Figure (a) shows the driving course written and erased. : A schematic diagram showing the manner in which the course is crowded, 3rd section 1 (b) is a schematic diagram also showing the elimination manner, FIG. 4 is an explanatory diagram showing the manner in which the traveling course is detected by the traveling course detection sensor, 5
The figure is an explanatory diagram showing the manner in which the transport vehicle spins and turns at an intersection, and FIGS. 1... Floor 2... Running path 3... Transport vehicle 31
, 3r...Driver v1 import 3f, 3b...Journey 1 width 4
... Controlled product 2] ... Standby points 22a, 22b ...
Transfer point 23...Magnet strip 24a, 24b...24h
...Data recording section 31, 32, 33 ... Pumping-in erase coil 34fJ. 34fr, 34bA', 34br --- Traveling course detection sensor 35fl, 35fr, 35bl, :zu5 b
R-Theta Detection Sempu Procedure Correction Shop (Voluntary) May 17, 1980 Director General of the Special Interest Agency 1 Display of the case 1932)) Application No. 21932 2 Name of the invention Automatic guided vehicle guidance method and Apparatus 3 Relation to Supplementary iF Consideration iI +I+ Patent Applicant 4 Agent Address 71114-22 Shitennoji I, Tennoji-ku, Osaka 543
No.
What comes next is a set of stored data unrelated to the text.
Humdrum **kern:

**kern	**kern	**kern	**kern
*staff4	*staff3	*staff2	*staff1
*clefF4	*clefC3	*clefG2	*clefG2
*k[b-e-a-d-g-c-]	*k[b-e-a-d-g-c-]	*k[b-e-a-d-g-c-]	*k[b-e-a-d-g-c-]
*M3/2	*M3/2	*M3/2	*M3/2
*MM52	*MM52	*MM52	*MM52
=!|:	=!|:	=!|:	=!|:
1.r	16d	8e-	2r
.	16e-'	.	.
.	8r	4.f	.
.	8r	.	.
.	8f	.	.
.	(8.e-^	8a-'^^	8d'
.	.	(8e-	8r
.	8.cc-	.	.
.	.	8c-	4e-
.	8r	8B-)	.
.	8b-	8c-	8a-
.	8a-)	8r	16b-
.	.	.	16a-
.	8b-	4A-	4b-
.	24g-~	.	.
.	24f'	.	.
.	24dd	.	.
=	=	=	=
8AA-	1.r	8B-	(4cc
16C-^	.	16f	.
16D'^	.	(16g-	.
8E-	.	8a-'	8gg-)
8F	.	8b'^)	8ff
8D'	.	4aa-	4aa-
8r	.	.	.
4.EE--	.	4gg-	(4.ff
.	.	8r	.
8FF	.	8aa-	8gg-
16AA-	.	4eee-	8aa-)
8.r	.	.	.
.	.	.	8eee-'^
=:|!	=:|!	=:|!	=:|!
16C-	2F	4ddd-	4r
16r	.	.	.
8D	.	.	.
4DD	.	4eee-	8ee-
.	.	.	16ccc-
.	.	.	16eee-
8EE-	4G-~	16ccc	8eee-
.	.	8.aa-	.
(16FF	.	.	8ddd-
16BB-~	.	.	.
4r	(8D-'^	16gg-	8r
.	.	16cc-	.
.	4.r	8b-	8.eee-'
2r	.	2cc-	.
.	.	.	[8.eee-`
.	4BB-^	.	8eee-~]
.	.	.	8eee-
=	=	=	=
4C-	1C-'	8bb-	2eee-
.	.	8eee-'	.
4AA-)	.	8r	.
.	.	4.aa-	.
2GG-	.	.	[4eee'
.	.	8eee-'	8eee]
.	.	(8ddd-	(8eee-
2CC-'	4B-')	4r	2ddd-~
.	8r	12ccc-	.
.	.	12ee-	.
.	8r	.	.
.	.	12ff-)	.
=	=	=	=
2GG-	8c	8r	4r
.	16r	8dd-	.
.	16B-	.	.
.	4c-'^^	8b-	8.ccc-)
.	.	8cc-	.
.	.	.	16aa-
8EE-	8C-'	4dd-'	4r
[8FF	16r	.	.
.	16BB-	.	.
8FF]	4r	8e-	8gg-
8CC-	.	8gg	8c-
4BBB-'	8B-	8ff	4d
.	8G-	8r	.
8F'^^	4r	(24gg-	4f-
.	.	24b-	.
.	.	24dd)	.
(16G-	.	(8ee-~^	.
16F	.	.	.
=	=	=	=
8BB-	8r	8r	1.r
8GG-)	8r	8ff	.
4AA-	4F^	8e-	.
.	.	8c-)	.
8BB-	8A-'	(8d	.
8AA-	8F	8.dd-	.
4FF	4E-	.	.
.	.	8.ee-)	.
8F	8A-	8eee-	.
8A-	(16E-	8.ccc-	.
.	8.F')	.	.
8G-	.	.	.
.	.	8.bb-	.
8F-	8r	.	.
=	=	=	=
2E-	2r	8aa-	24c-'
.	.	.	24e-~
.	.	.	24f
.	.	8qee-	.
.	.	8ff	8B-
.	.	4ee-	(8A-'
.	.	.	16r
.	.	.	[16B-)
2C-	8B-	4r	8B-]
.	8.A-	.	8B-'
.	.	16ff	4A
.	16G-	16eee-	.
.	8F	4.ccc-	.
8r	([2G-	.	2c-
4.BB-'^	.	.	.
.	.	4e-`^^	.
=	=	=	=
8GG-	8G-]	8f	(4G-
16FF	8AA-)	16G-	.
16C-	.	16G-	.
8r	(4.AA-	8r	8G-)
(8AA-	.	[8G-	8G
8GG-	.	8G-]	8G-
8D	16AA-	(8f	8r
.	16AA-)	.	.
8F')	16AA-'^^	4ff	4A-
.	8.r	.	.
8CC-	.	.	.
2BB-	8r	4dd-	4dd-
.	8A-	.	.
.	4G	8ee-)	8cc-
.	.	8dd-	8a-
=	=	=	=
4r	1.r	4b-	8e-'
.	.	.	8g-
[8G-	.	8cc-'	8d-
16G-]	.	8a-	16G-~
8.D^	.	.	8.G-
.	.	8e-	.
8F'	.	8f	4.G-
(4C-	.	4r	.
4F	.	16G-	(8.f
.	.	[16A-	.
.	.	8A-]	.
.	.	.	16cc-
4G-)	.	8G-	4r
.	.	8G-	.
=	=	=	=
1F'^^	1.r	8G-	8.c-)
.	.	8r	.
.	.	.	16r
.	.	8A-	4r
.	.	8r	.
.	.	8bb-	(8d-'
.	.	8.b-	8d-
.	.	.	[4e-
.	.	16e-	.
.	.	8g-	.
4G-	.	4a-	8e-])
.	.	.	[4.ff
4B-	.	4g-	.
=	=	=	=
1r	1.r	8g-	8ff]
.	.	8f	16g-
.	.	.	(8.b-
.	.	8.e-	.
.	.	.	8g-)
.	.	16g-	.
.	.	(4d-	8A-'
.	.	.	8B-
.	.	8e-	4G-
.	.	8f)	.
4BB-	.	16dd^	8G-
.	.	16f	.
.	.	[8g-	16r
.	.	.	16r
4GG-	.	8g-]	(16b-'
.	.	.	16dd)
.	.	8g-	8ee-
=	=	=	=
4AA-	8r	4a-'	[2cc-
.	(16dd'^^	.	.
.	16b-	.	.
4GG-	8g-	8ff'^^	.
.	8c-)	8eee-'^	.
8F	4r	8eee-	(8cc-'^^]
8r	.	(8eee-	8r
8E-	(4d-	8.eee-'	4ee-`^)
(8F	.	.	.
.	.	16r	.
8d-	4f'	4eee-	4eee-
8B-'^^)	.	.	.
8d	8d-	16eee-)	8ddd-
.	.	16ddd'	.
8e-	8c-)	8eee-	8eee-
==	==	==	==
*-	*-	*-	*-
Nisshin Hill No. 207 - Column f of [-Detailed Description of the Invention J] of the specification? ifi positive contents specification page 20 page 12 at the end of the breakthrough 1 above-mentioned example''
, An unmanned vehicle (general transportation vehicle G) in the Odojo has been explained, but it is not limited to this, for example - a car on the ship road], an airplane on the ground arriving at the airport87-

Claims (1)

[Scope of Claims] 1. Magnetize a magnetic material placed in advance in a place where the automatic guided vehicle will travel, write data such as traveling, stopping, redirection, or position of the automatic guided vehicle; A method of guiding an automatic guided vehicle, which is characterized by driving the automatic guided vehicle while detecting data using a sensor installed in the automatic guided vehicle.2.
a means for magnetizing and demagnetizing the magnetic material in order to store and erase data such as running, stopping, steering, or position of the automated guided vehicle; A guiding device for an automatic guided vehicle, comprising: a sensor that detects written data; and a control unit that guides the automatic guided vehicle based on the detection data of the sensor.